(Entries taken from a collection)
►

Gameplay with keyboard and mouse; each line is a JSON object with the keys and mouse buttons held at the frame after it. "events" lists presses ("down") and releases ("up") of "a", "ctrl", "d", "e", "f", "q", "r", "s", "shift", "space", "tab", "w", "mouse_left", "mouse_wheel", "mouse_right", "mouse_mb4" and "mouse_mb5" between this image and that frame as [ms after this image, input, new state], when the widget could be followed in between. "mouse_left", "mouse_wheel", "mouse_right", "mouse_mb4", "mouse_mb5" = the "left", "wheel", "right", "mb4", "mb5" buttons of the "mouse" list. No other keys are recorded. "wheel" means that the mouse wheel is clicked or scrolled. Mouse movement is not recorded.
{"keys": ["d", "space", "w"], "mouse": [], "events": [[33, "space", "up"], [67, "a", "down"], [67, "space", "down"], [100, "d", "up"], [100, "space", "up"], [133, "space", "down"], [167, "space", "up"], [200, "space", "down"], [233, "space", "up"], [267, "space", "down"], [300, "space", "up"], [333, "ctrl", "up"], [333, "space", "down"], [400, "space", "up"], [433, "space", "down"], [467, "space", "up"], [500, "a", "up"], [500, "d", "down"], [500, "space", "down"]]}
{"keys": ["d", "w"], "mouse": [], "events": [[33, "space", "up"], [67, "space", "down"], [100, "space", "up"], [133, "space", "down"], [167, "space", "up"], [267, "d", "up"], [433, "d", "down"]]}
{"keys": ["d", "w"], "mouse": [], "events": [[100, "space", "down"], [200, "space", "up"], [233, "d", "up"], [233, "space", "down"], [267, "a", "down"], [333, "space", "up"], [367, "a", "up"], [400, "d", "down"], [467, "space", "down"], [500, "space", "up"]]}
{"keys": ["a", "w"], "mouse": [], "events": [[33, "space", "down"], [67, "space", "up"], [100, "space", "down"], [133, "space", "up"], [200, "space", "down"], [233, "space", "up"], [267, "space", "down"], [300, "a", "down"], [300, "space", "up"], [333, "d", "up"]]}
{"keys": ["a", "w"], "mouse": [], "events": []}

◄

__YOUR TASK__. Find each line in the data above with the word "ctrl", then copy it.

__PROBLEM SOLUTION__.
Gameplay with keyboard and mouse; each line is a JSON object with the keys and mouse buttons held at the frame after it. "events" lists presses ("down") and releases ("up") of "a", "ctrl", "d", "e", "f", "q", "r", "s", "shift", "space", "tab", "w", "mouse_left", "mouse_wheel", "mouse_right", "mouse_mb4" and "mouse_mb5" between this image and that frame as [ms after this image, input, new state], when the widget could be followed in between. "mouse_left", "mouse_wheel", "mouse_right", "mouse_mb4", "mouse_mb5" = the "left", "wheel", "right", "mb4", "mb5" buttons of the "mouse" list. No other keys are recorded. "wheel" means that the mouse wheel is clicked or scrolled. Mouse movement is not recorded.
{"keys": ["d", "space", "w"], "mouse": [], "events": [[33, "space", "up"], [67, "a", "down"], [67, "space", "down"], [100, "d", "up"], [100, "space", "up"], [133, "space", "down"], [167, "space", "up"], [200, "space", "down"], [233, "space", "up"], [267, "space", "down"], [300, "space", "up"], [333, "ctrl", "up"], [333, "space", "down"], [400, "space", "up"], [433, "space", "down"], [467, "space", "up"], [500, "a", "up"], [500, "d", "down"], [500, "space", "down"]]}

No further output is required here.